### EXTRAIT CHOISI
'''
Chapelet autour du cou, Monseigneur Habert, évêque de Bayeux invité par le député, craint lui un «risque de rupture anthropologique» : «Quand on injecte une sédation profonde, la première intention est de soulager. Quand on administre une substance létale, l’intention est de donner la mort. Se donner la mort pourrait devenir quelque chose d’ordinaire.» Assis à ses côtés, le docteur Sep Hieng, chef de l’unité mobile de soins palliatifs à Lisieux, donne son point de vue : «Notre regard n’est pas de dire comment doit se passer la fin de vie des gens. Mais de ramener de l’éthique sur des situations singulières.»
«Si je suis un légume demain…»
«C’est à vous !» Mercredi 22 mai, dans une salle municipale de Palaiseau (Essonne), Jérôme Guedj passe lui aussi le micro à son public. Une cinquantaine de personnes – surtout des retraités – assistent à son «atelier législatif», auquel ont été conviées Anne Vivien, ancienne médecin anesthésiste à l’AP-HP, vice-présidente de l’Association pour le droit à mourir dans la dignité (ADMD), et Françoise Ellien, psychologue clinicienne qui dirige une équipe mobile de soins palliatifs dans le département. Au second rang, un vieux monsieur confie ses craintes : «Si je suis un légume demain, il va falloir que mes enfants, mes petits-enfants viennent me voir… Je pense à leurs souffrances.» Autour de lui, chacun chuchote avec son voisin, raconte une expérience personnelle. A quelques sièges, une dame, retraitée : «Mais pourquoi ne voulez-vous pas aller au-delà ? Je voudrais qu’on m’aide avec une substance létale à mourir. On a le droit, quand on a toute sa conscience, d’être aidé le jour où on le décide.»
'''
### ENTRÉES RÉPERTORIÉES
'''
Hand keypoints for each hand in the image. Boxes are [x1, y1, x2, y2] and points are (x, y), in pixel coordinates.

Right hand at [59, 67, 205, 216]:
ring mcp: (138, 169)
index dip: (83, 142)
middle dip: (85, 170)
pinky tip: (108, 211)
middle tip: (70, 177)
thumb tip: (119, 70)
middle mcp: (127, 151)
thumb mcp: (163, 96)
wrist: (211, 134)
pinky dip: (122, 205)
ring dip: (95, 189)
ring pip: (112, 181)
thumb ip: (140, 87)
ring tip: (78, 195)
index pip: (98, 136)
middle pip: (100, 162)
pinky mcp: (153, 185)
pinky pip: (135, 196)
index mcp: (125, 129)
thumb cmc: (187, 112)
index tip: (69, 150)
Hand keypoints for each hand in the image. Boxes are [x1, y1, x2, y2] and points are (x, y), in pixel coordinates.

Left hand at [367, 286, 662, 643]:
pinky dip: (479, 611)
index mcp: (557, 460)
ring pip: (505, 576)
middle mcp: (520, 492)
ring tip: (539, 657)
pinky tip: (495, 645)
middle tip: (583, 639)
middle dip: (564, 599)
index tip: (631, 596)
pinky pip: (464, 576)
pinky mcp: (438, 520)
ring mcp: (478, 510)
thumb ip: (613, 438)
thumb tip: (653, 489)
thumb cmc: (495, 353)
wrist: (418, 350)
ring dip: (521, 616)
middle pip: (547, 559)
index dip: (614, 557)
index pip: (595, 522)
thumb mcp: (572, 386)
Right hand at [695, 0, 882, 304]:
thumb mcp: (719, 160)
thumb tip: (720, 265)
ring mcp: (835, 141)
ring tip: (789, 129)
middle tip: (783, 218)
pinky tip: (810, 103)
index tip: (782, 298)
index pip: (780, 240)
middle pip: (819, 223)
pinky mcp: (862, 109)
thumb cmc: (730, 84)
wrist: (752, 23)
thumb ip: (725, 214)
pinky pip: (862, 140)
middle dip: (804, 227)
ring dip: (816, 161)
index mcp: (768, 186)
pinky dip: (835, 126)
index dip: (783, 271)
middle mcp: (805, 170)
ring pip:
'''
### TRAVAIL DEMANDÉ
Traduisez en anglais cette phrase de l'extrait sur la fin de vie : « Quand on administre une substance létale, l’intention est de donner la mort. »

### VOTRE SOLUTION
When a lethal substance is administered, the intention is to cause death.